You may choose to enter information in all of these fields or some of these fields. It's a personal choice. I will enter my name as the song writer, as well as the composer, as well as the arranger and I will type in the year as well. Now, if I'm interested in adding album artwork, I simply click on the box with the little three dots. And I will choose this picture for my album artwork. Studio One is asking me if I'd like to resize it to 512 by 512 pixels, so I will choose Yes.
And now, this is my album artwork and it will follow my tracks that are exported. In other words, when they're played in iTunes, this is the art work for the album. I'll click this arrow and close the drop down menu. You also have the ability to enter track specific metadata. If you happen to be working on a project where maybe, different songwriters wrote the songs of the project that you are mastering. And maybe you wanted to import different artwork on a per song basis. Let me go back up to the Project Metadata window. And I'm going to enter genre here, I'm going to enter Rock/Urban. Now, I have genre metadata attached to the project. I'll close this again.
And up here under Disc, I will just call this miscellaneous songs. This would be the album name. And underneath artist, I'll enter my name. And as you can see, I have a total length of time of a minute and 49 seconds. This length of time is also reflected in the CD capacity meter. At the top of the Project page, you'll notice we have multiple options to export our project. Burn Audio CD, Image, DDP and Digital Release. Let's start with Burn. I'll click on the Burn button and up pops a Burn Audio CD window. This window will allow me to set my CD burner to burn a standard audio CD. Since we don't have any media in the CD burner right now, that's why the speed defaults to 0 and the Burn button is grayed out. Next, we have Image, and this allows us to make a disc image. Maybe you're interested in sending your project to professional CD duplication company, and they may ask for a digital image of the content of your CD, rather than risking possible errors or imperfections with a burned copy of the project.

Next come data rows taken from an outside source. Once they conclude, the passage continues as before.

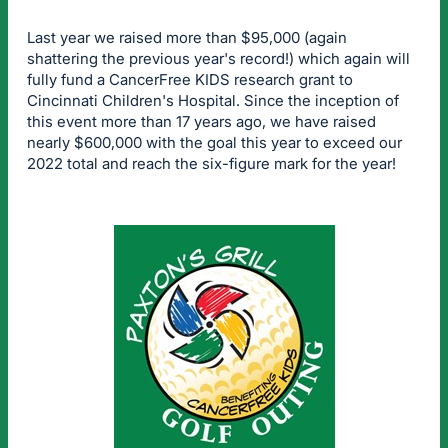
Last year we raised more than $95,000 (again
shattering the previous year's record!) which again will
fully fund a CancerFree KIDS research grant to
Cincinnati Children's Hospital. Since the inception of
this event more than 17 years ago, we have raised
nearly $600,000 with the goal this year to exceed our
2022 total and reach the six-figure mark for the year!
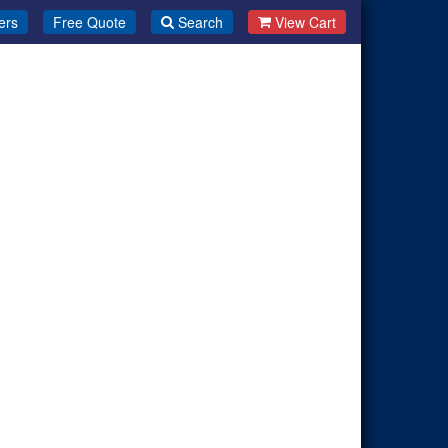
ers
Free Quote
Search
View Cart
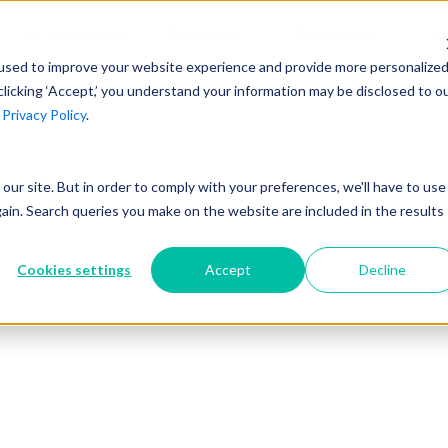
AI at Unanet
Company
Resources
C
used to improve your website experience and provide more personalize
clicking ‘Accept,’ you understand your information may be disclosed to o
r
Privacy Policy
.
Unanet Partner Network
Industry Guides
Industries
Government Contracting
Together, we create solutions and
A collection of guidelines, tools, and
t our site. But in order to comply with your preferences, we'll have to use
Architecture
services purpose-built for the success
insights for your industry
gain. Search queries you make on the website are included in the results
Engineering
of project driven companies.
GovCon Industry Trends Guide
Construction
Cookies settings
Accept
Decline
Learn More
AEC Industry Trends Guide
DCAA Compliance Guide
CMMC Guide
Exploring AI Series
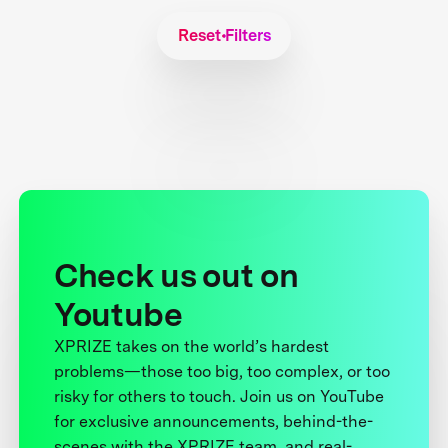
Reset Filters
Check us out on
Youtube
XPRIZE takes on the world’s hardest
problems—those too big, too complex, or too
risky for others to touch. Join us on YouTube
for exclusive announcements, behind-the-
scenes with the XPRIZE team, and real-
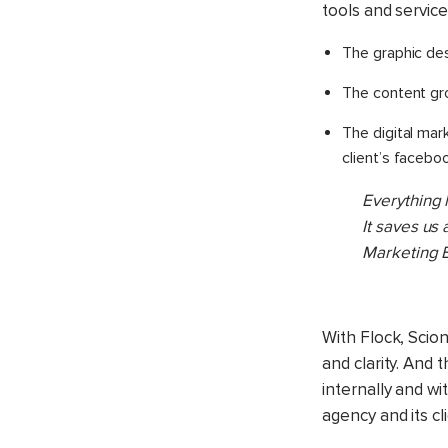
tools and service
The graphic de
The content gr
The digital ma
client’s facebo
Everything 
It saves us
Marketing E
With Flock, Scio
and clarity. And
internally and wi
agency and its cl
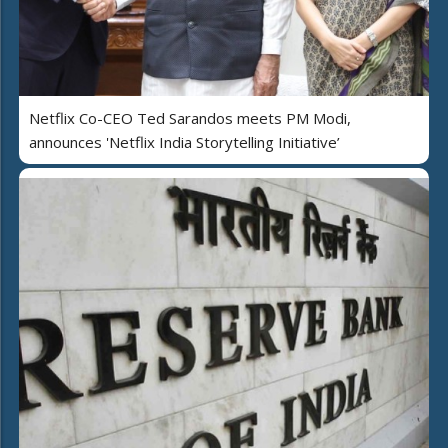
Netflix Co-CEO Ted Sarandos meets PM Modi,
announces 'Netflix India Storytelling Initiative’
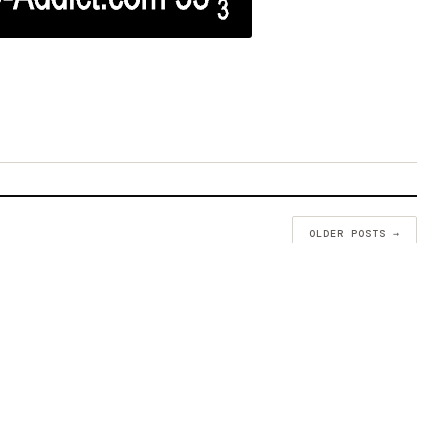
OLDER POSTS →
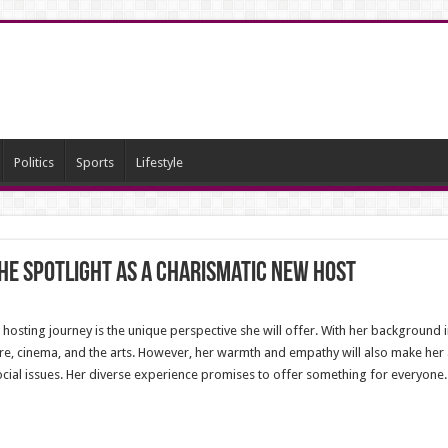
Politics
Sports
Lifestyle
he Spotlight as a Charismatic New Host
hosting journey is the unique perspective she will offer. With her background i
ure, cinema, and the arts. However, her warmth and empathy will also make her a 
 social issues. Her diverse experience promises to offer something for everyone.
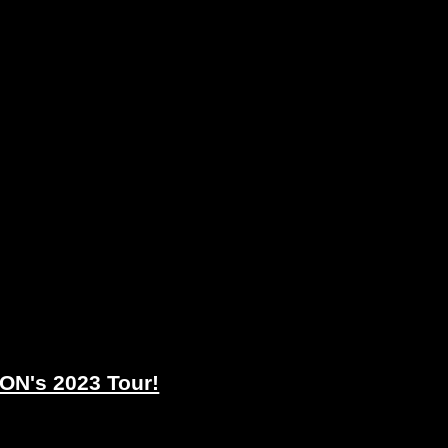
N's 2023 Tour!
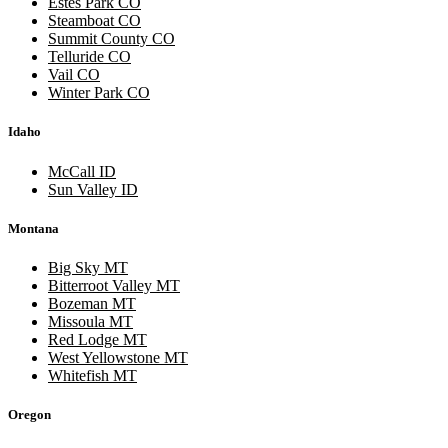
Estes Park CO
Steamboat CO
Summit County CO
Telluride CO
Vail CO
Winter Park CO
Idaho
McCall ID
Sun Valley ID
Montana
Big Sky MT
Bitterroot Valley MT
Bozeman MT
Missoula MT
Red Lodge MT
West Yellowstone MT
Whitefish MT
Oregon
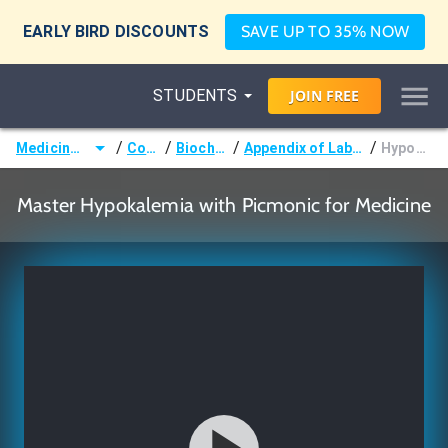
EARLY BIRD DISCOUNTS
SAVE UP TO 35% NOW
STUDENTS
JOIN
FREE
/
/
/
/
Medicine (MD/DO)
Courses
Biochemistry
Appendix of Laboratory Values
Hypokalemia
Master Hypokalemia with Picmonic for Medicine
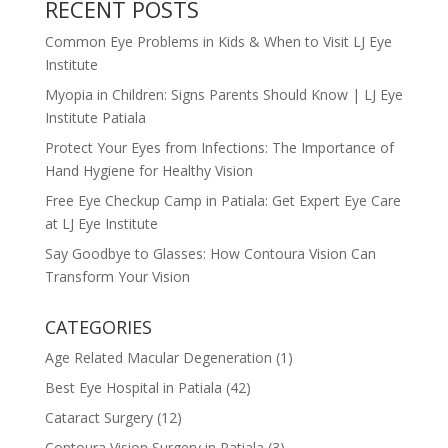
RECENT POSTS
Common Eye Problems in Kids & When to Visit LJ Eye
Institute
Myopia in Children: Signs Parents Should Know | LJ Eye
Institute Patiala
Protect Your Eyes from Infections: The Importance of
Hand Hygiene for Healthy Vision
Free Eye Checkup Camp in Patiala: Get Expert Eye Care
at LJ Eye Institute
Say Goodbye to Glasses: How Contoura Vision Can
Transform Your Vision
CATEGORIES
Age Related Macular Degeneration
(1)
Best Eye Hospital in Patiala
(42)
Cataract Surgery
(12)
Contoura Vision Surgery in Patiala
(3)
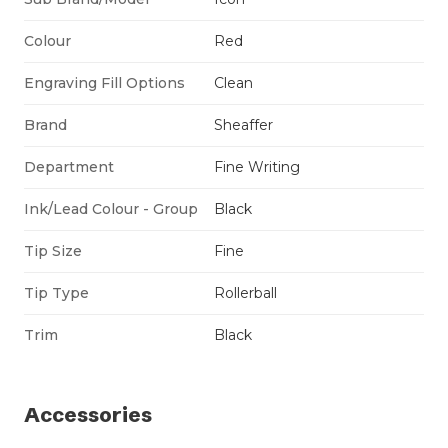
Colour
Red
Engraving Fill Options
Clean
Brand
Sheaffer
Department
Fine Writing
Ink/Lead Colour - Group
Black
Tip Size
Fine
Tip Type
Rollerball
Trim
Black
Accessories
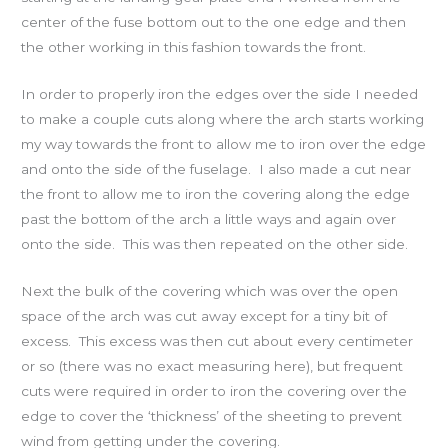
center of the fuse bottom out to the one edge and then
the other working in this fashion towards the front.
In order to properly iron the edges over the side I needed
to make a couple cuts along where the arch starts working
my way towards the front to allow me to iron over the edge
and onto the side of the fuselage. I also made a cut near
the front to allow me to iron the covering along the edge
past the bottom of the arch a little ways and again over
onto the side. This was then repeated on the other side.
Next the bulk of the covering which was over the open
space of the arch was cut away except for a tiny bit of
excess. This excess was then cut about every centimeter
or so (there was no exact measuring here), but frequent
cuts were required in order to iron the covering over the
edge to cover the ‘thickness’ of the sheeting to prevent
wind from getting under the covering.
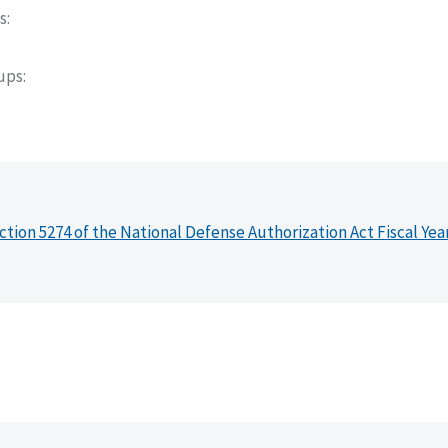
s
oups
ction 5274 of the National Defense Authorization Act Fiscal Yea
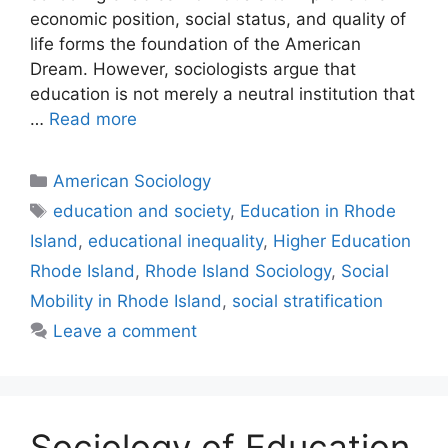
economic position, social status, and quality of
life forms the foundation of the American
Dream. However, sociologists argue that
education is not merely a neutral institution that
…
Read more
American Sociology
education and society
,
Education in Rhode
Island
,
educational inequality
,
Higher Education
Rhode Island
,
Rhode Island Sociology
,
Social
Mobility in Rhode Island
,
social stratification
Leave a comment
Sociology of Education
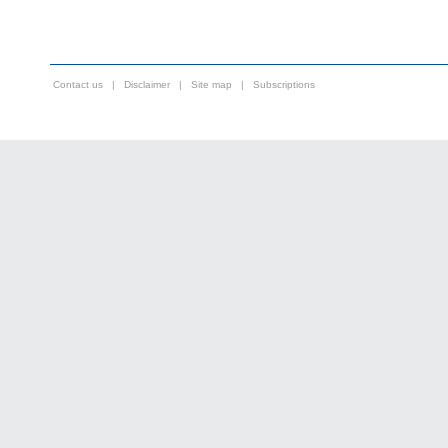
Contact us
|
Disclaimer
|
Site map
|
Subscriptions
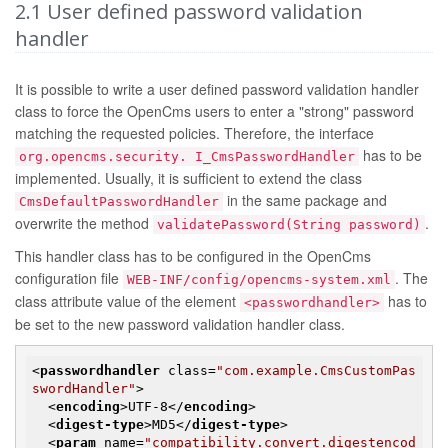
2.1
User defined password validation
handler
It is possible to write a user defined password validation handler
class to force the OpenCms users to enter a "strong" password
matching the requested policies. Therefore, the interface
has to be
org.opencms.security. I_CmsPasswordHandler
implemented. Usually, it is sufficient to extend the class
in the same package and
CmsDefaultPasswordHandler
overwrite the method
.
validatePassword(String password)
This handler class has to be configured in the OpenCms
configuration file
. The
WEB-INF/config/opencms-system.xml
class attribute value of the element
has to
<passwordhandler>
be set to the new password validation handler class.
<
passwordhandler
class
=
"com.example.CmsCustomPas
swordHandler"
>
<
encoding
>
UTF-8
</
encoding
>
<
digest-type
>
MD5
</
digest-type
>
<
param
name
=
"compatibility.convert.digestencod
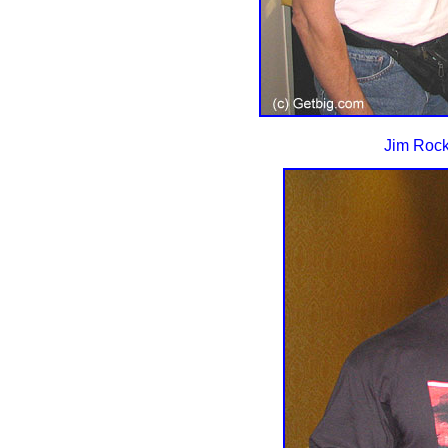
Jim Rock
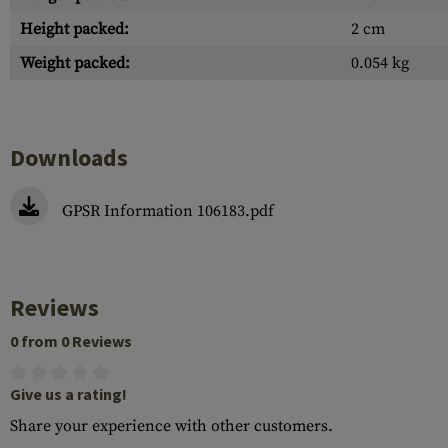
Height packed:
2 cm
Weight packed:
0.054 kg
Downloads
GPSR Information 106183.pdf
Reviews
0 from 0 Reviews
Give us a rating!
Share your experience with other customers.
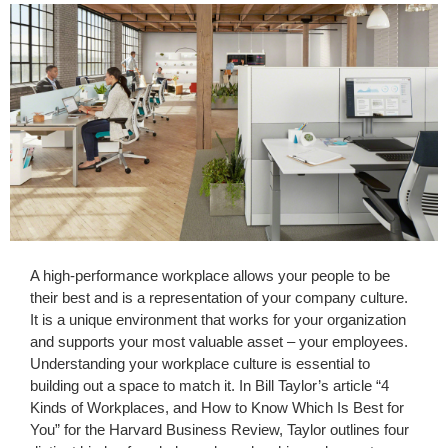
A high-performance workplace allows your people to be
their best and is a representation of your company culture.
It is a unique environment that works for your organization
and supports your most valuable asset – your employees.
Understanding your workplace culture is essential to
building out a space to match it. In Bill Taylor’s article “4
Kinds of Workplaces, and How to Know Which Is Best for
You” for the Harvard Business Review, Taylor outlines four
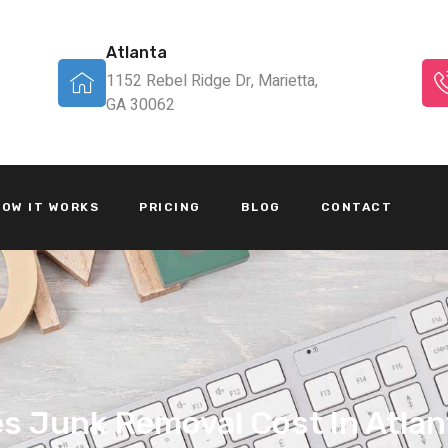
Atlanta
1152 Rebel Ridge Dr, Marietta,
GA 30062
OW IT WORKS
PRICING
BLOG
CONTACT
 Junk Removal Cost In Atlan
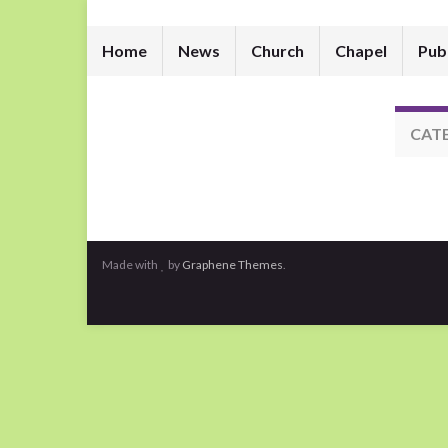
Home
News
Church
Chapel
Pub
CAT
Made with
by
Graphene Themes
.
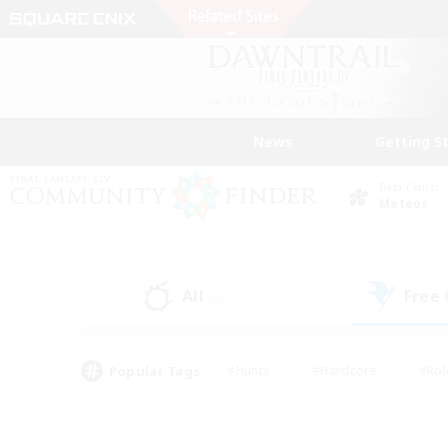
News
Getting S
Data Center
Meteor
All
Free
(0)
Popular Tags
#Hunts
#Hardcore
#Rol
#Player Events
#Housing Enthusiasts
#Parent F
#Work-life Balance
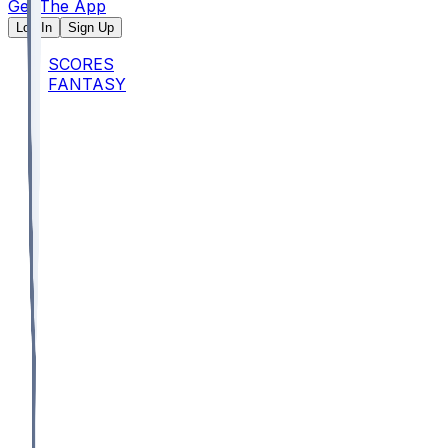
Get The App
Log In
Sign Up
SCORES
FANTASY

Here, you see, we have our Resolution, Sample Rate, Audio File format, and Destination Location on our hard drive of where to burn the project. You can choose to publish or not to publish to Nimbit or SoundCloud. Next is DDP, and DDP images have become the standard method of getting a disc image from mastering to disc manufacturing. The DDP image contains all of the contents of the master disc, along with specific formatting information that will ensure a proper and accurate duplication of your master. The resulting DDP image will be exported to a single folder with a .ddp suffix at the end of the project name.
This folder is what should be delivered to your CD duplicator. And finally, Digital Release. Digital Release allows a digital publication of your project with all the project songs and song metadata placed in a single folder. This is the publication method of choice for releasing your music online. As you can see, I have a list of all the tracks and they default to being selected with the boxes next to the song names checked. I can also choose the Location, Audio File format, I have a choice of WAV, AIFF, FLAC, or OGG and mp3.
Next, I have bit rate. I have the ability to choose as low as 64kbs and going all the way up to 320kbs, otherwise known as kilobits per second. As with DDP image, you have the ability to publish to Nimbit and SoundCloud or not to publish. And underneath Options. There are boxes to check or uncheck relating to Track Numbers, Artist Name, and Real Time Processing. Real Time Processing will play the project from start to finish in real time. I generally leave these settings in their default state.
The Project page has covered all the different methods of publishing a project for today's music climate. And your choice may change from project to project. I have found that Digital Release is the one that I use the most often.